Provided text =
•••
The internet in itself is a whole lot more distributed than people could have imagined. Steve Levy, in a 1990 MacWorld article proposed a OneNet monopoly that would eliminate the problem of people using different online services and therefore not being able to communicate. With the internet, the only centralized managment is DNS, and it is actually optional (http://208.163.51.55 will cause the routers to use their routing tables to find a path to my computer - they won't have to look it up in a central directory). You could call the web a huge distributed network of web servers. This is actually a huge step over what came before, where content was put up on a huge, centralized online service like AOL or Compuserve and the content was hosted and even censored by them. You had to pay a lot to get a "keyword" (AFAIK), and you couldn't shop around for prices because the only way to reach AOL's subscribers was to pay AOL. Because of the advances made with the Internet in general and the Web, I think the rise of distributed networks and protocalls actually happened with the widespread adoption of the Internet.

Distributed vs. Decentralized, posted 22 Mar 2000 at 19:10 UTC by nelsonminar » (Master)

An interesting distinction to make in system design is the difference between "distributed" and "decentralized". It's useful to reserve the word "distributed" to talk about the fact of moving bits from place to place. Pretty much any system on the Internet is distributed. The question is how they're distributed.
•••
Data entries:
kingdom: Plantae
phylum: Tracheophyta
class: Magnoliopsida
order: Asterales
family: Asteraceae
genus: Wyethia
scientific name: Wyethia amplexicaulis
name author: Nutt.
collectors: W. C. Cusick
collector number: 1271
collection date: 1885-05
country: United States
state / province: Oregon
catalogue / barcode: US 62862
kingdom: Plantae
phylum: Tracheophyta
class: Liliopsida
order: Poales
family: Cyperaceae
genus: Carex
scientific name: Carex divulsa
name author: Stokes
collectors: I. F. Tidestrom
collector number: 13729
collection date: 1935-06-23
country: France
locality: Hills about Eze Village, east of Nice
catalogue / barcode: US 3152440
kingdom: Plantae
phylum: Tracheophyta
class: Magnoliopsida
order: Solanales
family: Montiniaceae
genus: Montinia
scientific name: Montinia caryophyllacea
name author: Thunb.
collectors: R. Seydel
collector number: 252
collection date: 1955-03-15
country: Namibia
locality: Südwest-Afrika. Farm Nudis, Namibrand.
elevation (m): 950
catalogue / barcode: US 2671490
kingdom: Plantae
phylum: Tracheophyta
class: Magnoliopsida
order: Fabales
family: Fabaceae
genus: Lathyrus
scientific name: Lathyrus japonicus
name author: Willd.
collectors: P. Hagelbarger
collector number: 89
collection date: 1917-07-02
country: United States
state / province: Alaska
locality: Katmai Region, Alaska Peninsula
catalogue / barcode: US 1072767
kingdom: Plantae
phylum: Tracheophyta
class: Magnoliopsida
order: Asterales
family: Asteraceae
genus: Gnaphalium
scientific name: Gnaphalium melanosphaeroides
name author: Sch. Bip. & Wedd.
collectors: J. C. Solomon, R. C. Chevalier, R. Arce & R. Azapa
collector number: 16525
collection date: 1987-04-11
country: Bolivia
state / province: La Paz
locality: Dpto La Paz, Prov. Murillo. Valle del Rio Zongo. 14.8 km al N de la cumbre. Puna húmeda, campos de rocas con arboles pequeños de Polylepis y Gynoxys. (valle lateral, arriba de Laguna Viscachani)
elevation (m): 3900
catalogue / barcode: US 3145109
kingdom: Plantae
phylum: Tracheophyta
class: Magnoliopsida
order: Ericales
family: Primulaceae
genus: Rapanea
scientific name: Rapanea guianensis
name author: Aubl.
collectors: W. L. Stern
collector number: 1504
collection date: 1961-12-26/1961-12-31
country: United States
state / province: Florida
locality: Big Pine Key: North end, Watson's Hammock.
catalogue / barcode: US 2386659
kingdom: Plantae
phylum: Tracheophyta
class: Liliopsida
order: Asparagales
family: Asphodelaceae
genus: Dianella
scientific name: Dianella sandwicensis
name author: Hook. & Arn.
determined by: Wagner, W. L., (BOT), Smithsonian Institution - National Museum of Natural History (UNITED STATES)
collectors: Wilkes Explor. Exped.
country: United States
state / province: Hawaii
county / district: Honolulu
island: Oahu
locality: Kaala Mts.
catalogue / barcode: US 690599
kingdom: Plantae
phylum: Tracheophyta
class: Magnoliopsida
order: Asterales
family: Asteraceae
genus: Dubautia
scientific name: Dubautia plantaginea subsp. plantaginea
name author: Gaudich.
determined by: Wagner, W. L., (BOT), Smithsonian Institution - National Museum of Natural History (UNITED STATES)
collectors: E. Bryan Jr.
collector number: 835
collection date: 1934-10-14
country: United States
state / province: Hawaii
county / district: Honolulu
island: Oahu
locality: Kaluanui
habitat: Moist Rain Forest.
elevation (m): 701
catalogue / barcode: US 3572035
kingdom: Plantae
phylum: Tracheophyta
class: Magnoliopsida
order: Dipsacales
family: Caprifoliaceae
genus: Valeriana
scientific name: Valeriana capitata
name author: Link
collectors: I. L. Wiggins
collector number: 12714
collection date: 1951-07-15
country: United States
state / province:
•••
Exercise description = In the forum thread about distributed networks, what did Steve Levy propose in a 1990 MacWorld article?

Result of the task = He proposed a OneNet monopoly that would eliminate the problem of people using different online services and therefore not being able to communicate.